October 08. 2013 5:12PM

Forbes magazine has ranked Bedford’s school district No. 2 in the country, and No. 1 in the Northeast, in its new ranking of the “Best Schools for Your Housing Buck.” The accolade is more than a boasting point for Superintendent Tim Mayes and his team. It gives school officials and parents around New Hampshire a lot of food for thought.

For starters, Forbes noted that all of the top-ranking districts were aided by private organizations that raised money to support the schools. The Bedford Education Foundation is only a few years old, but it adds tens of thousands of dollars in charitable funds to the school budget to provide additional teacher training and other perks. These parent-led groups help keep taxes low while improving school quality.

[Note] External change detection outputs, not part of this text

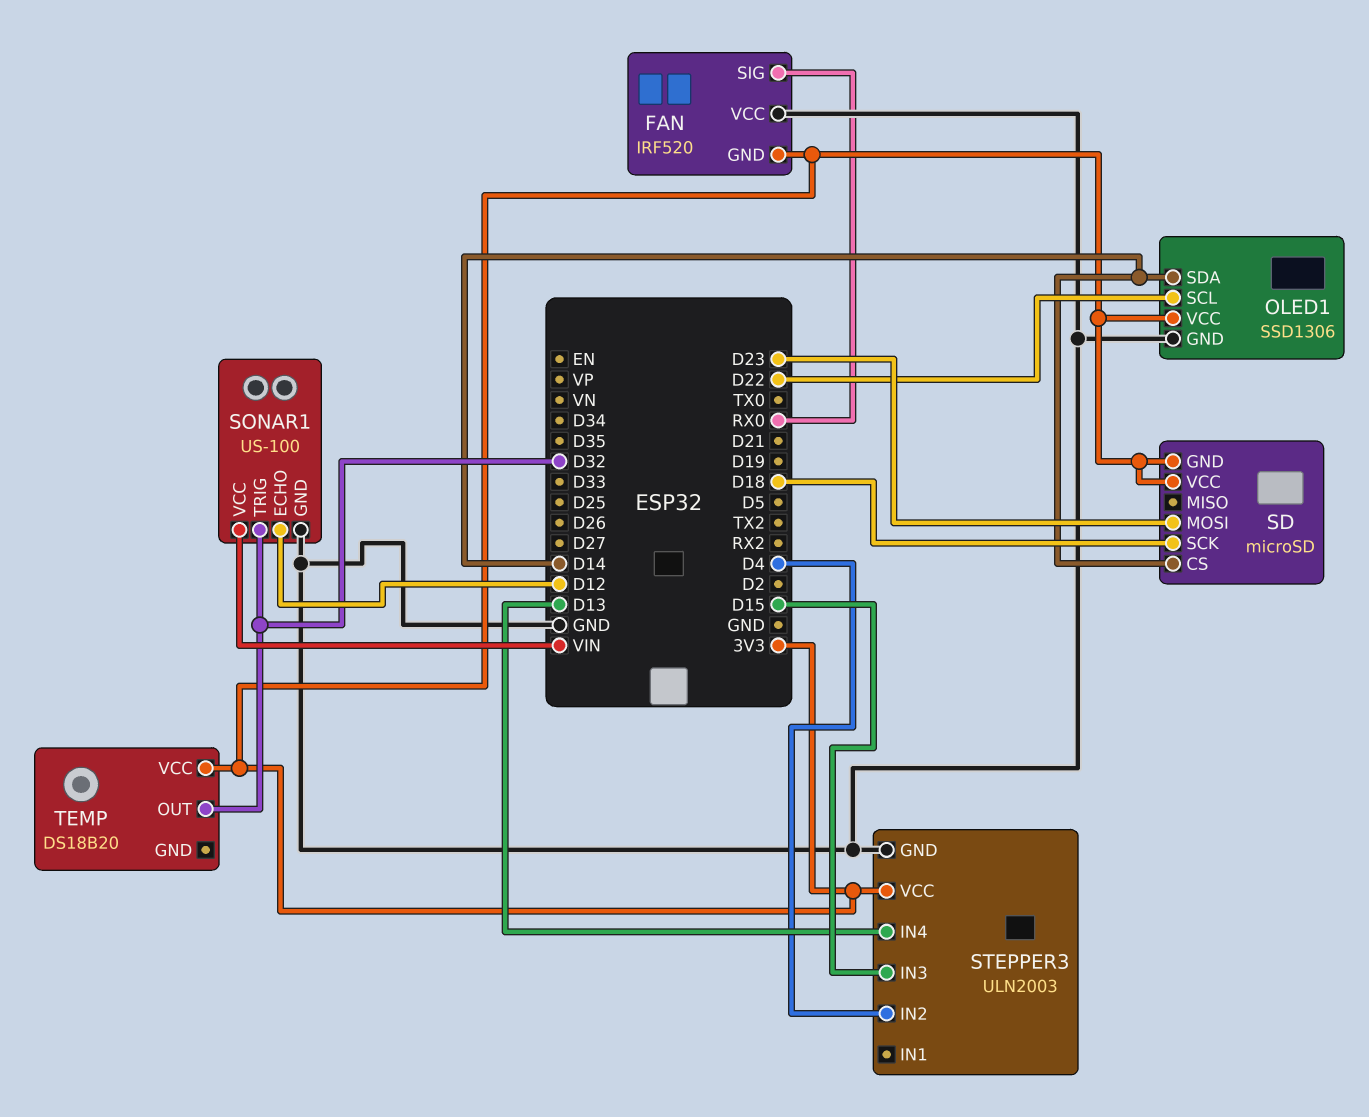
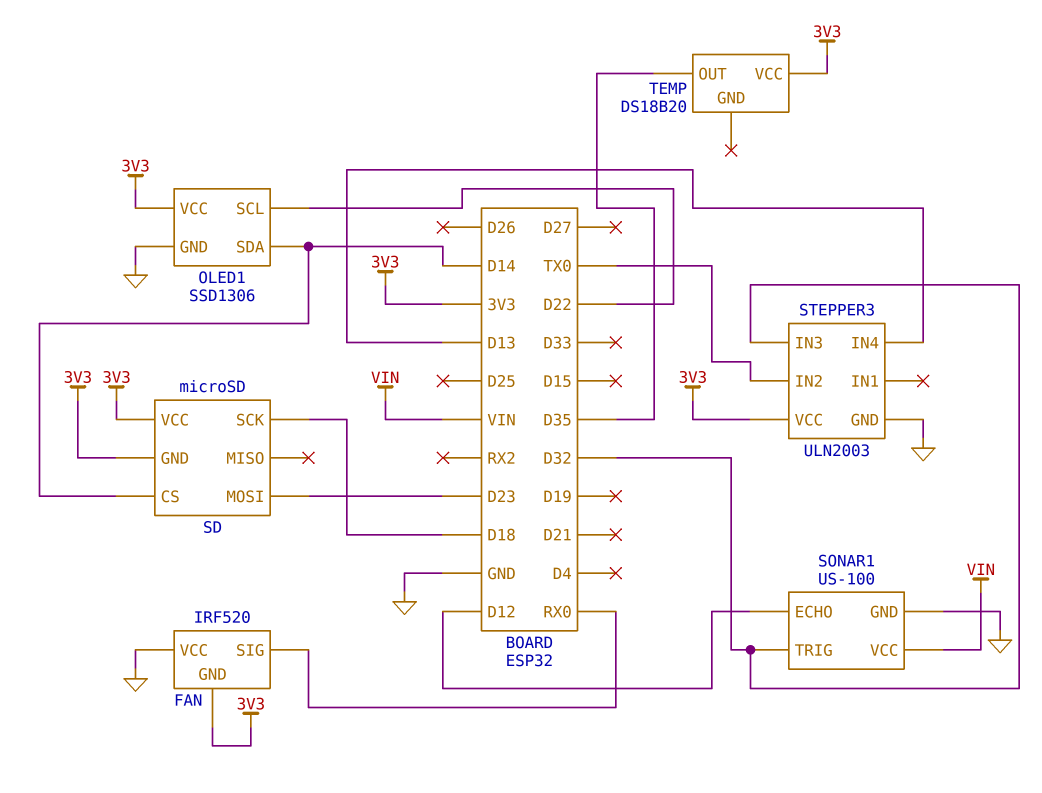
STEPPER3 pin IN2: D4 -> TX0
STEPPER3 pin IN3: D15 -> D32
TEMP pin OUT: D32 -> D35

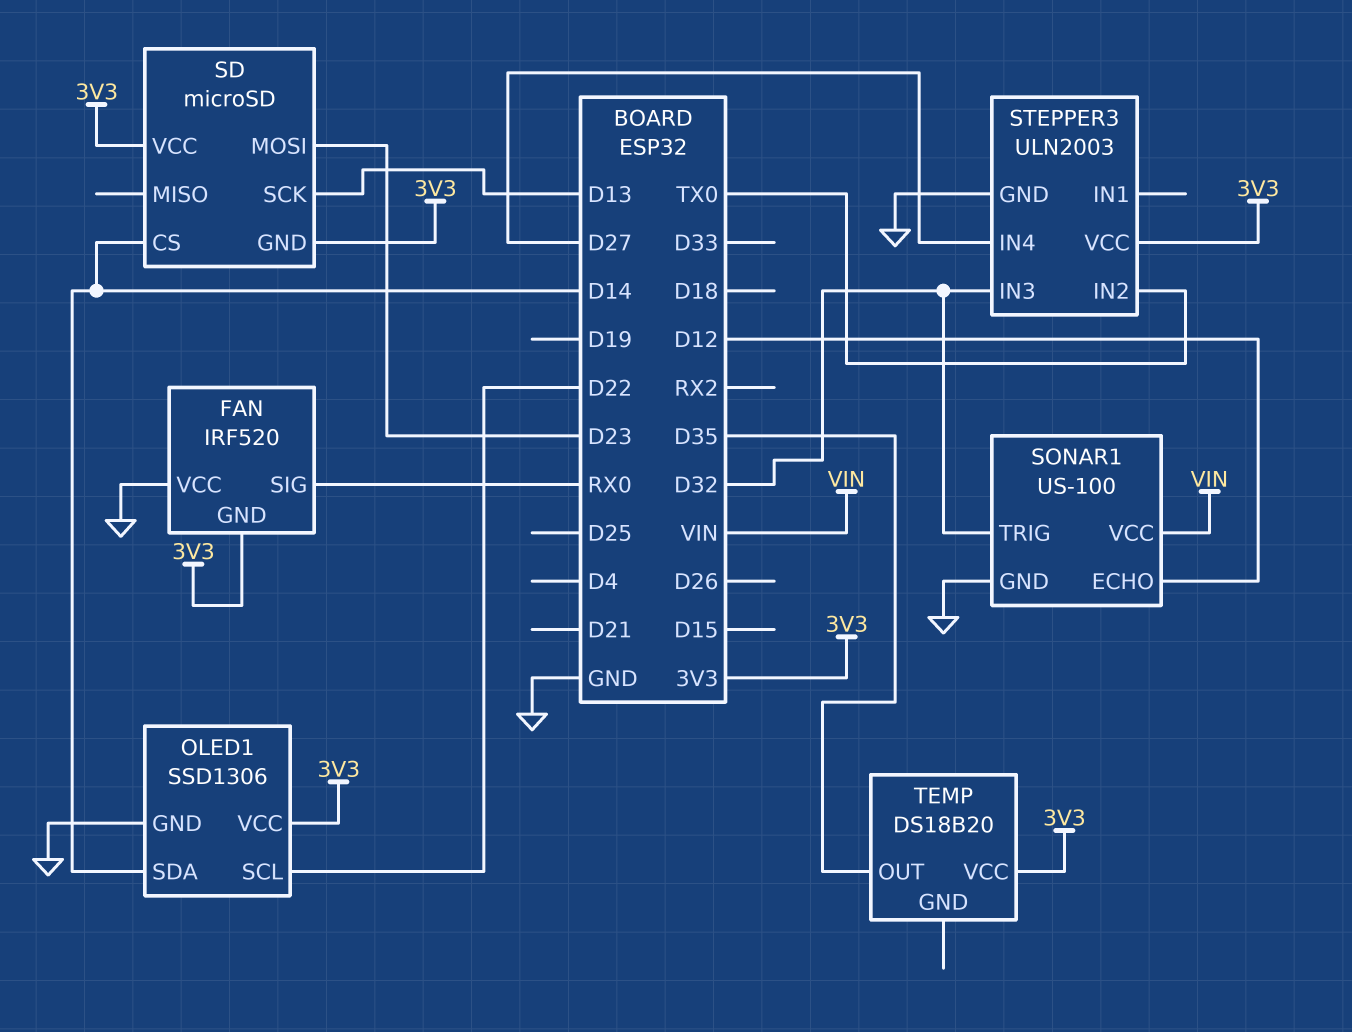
SD pin SCK: D18 -> D13
STEPPER3 pin IN4: D13 -> D27

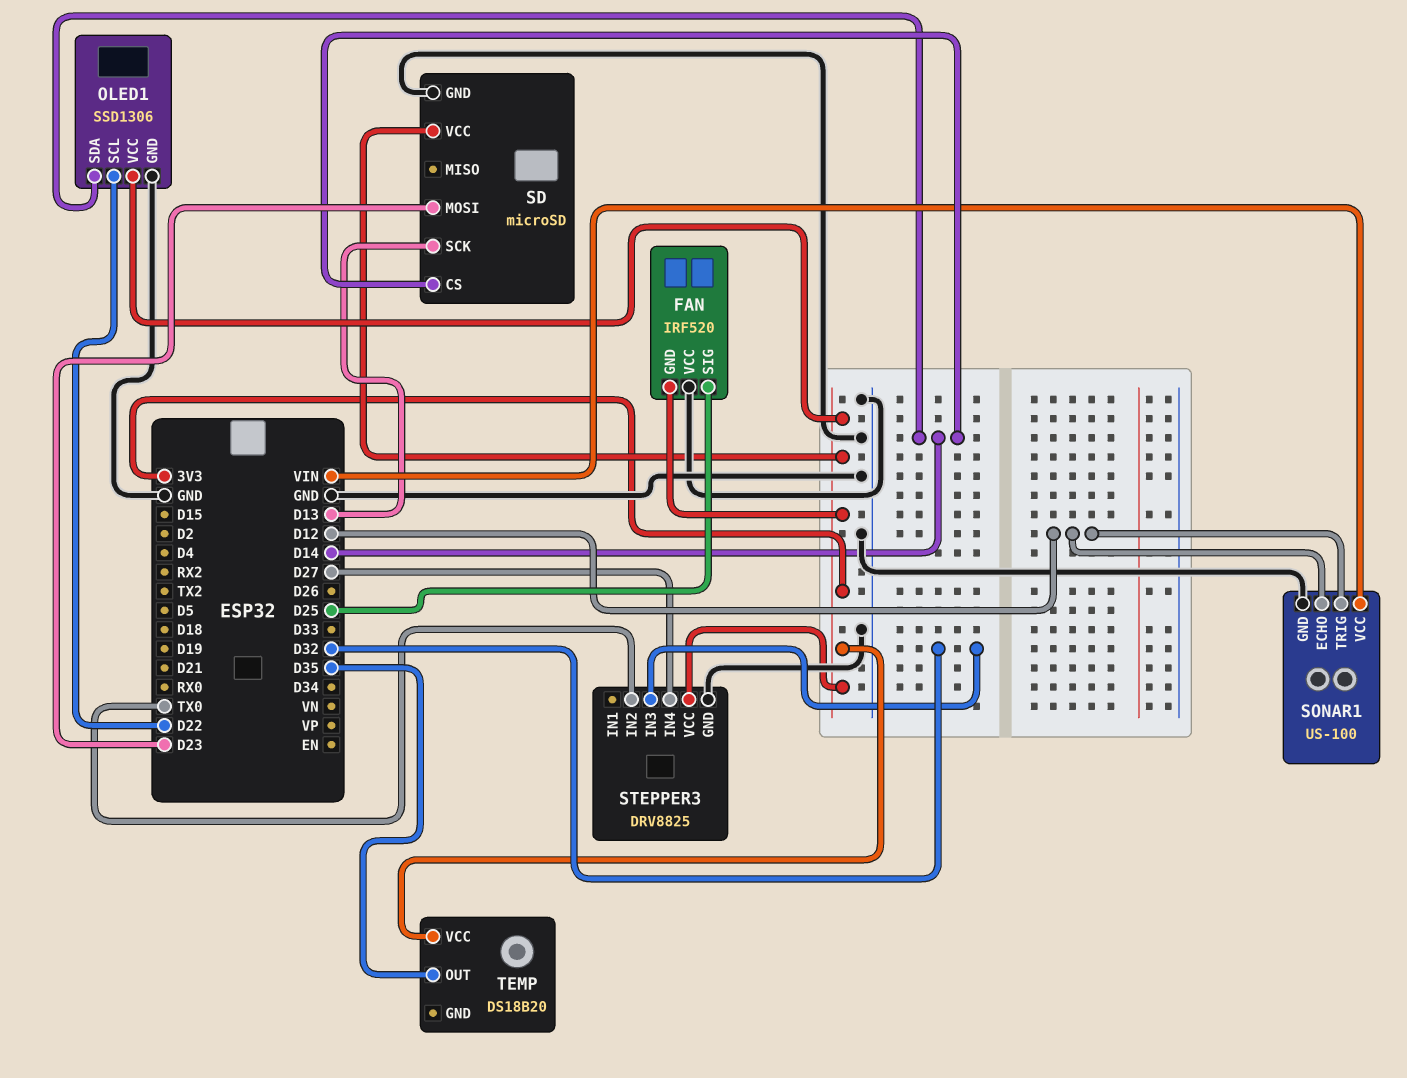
FAN pin SIG: RX0 -> D25
SD pin GND: 3V3 -> GND
SONAR1 pin TRIG: D32 -> D12
STEPPER3: ULN2003 -> DRV8825

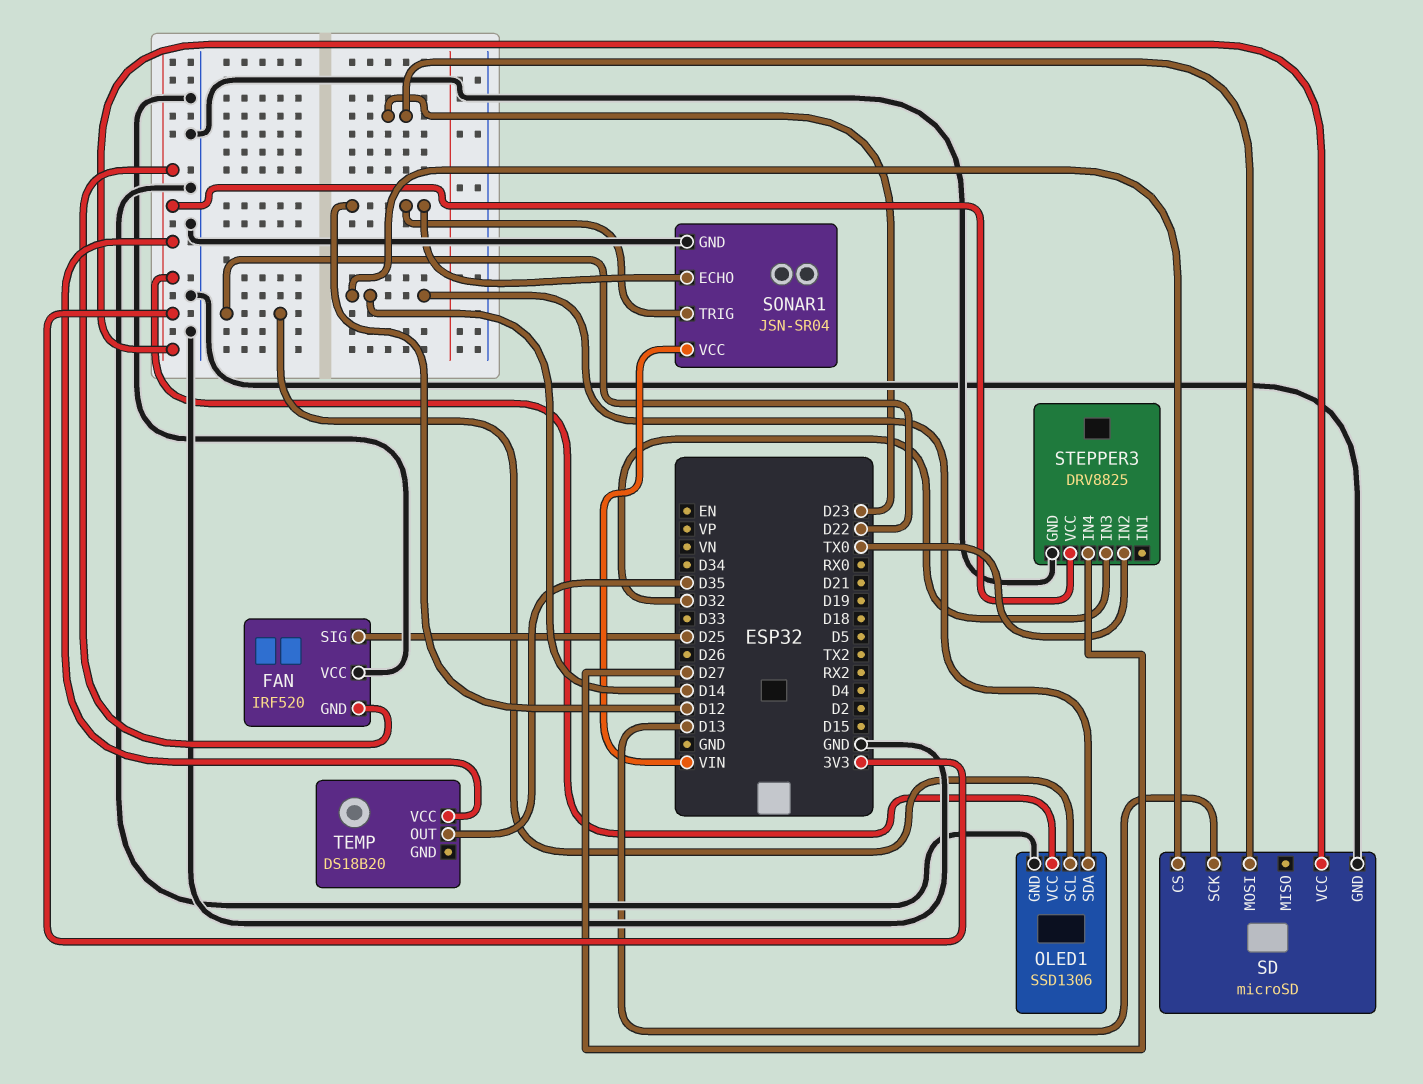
SONAR1: US-100 -> JSN-SR04

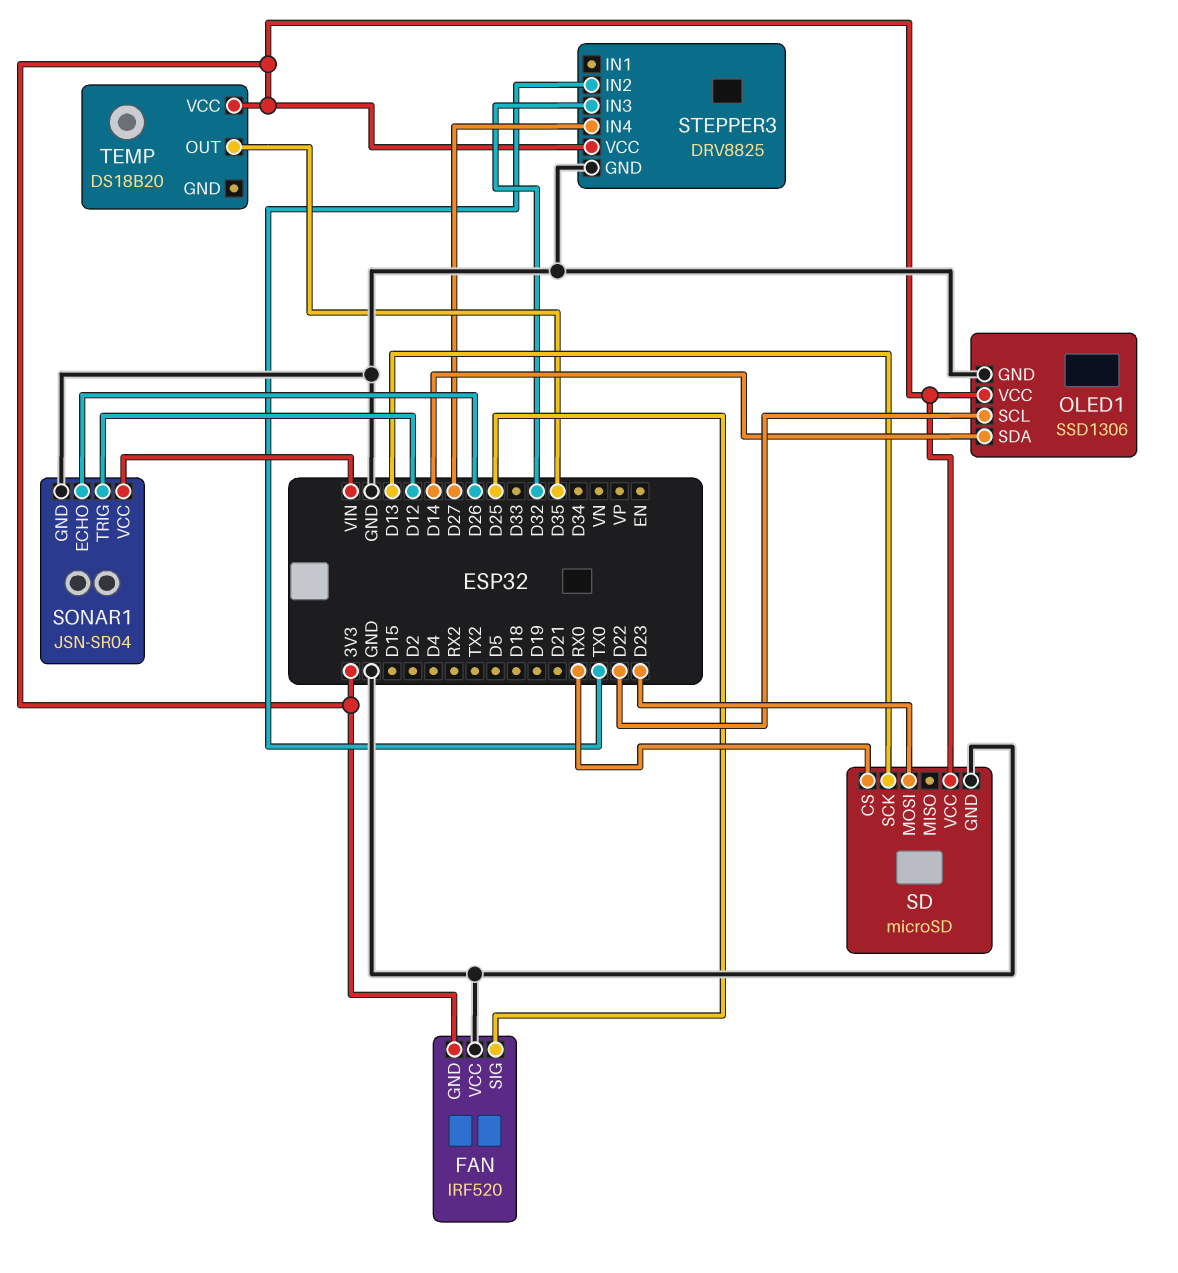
SD pin CS: D14 -> RX0
SONAR1 pin ECHO: D12 -> D26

Most of the top-ranked districts were in small towns located close to large cities. They tended to be filled with parents who had high-paying jobs but chose to live outside of urban cores. Obviously that is not an option for every town. But there is a proven way to improve both urban and rural school districts: Offer parents more choices.

Bedford is the seventh-best school district in New Hampshire according to the school ranking site Forbes used. The best? The Academy for Science and Design Charter School in Merrimack. Not every family can move to Bedford. But most school districts can have a public charter school.

And every district can offer parents more choices if the state were to allow parents to use their school aid at the school of their choice rather than the school to which they are assigned. This would let kids find better schools while also spurring traditional schools to improve.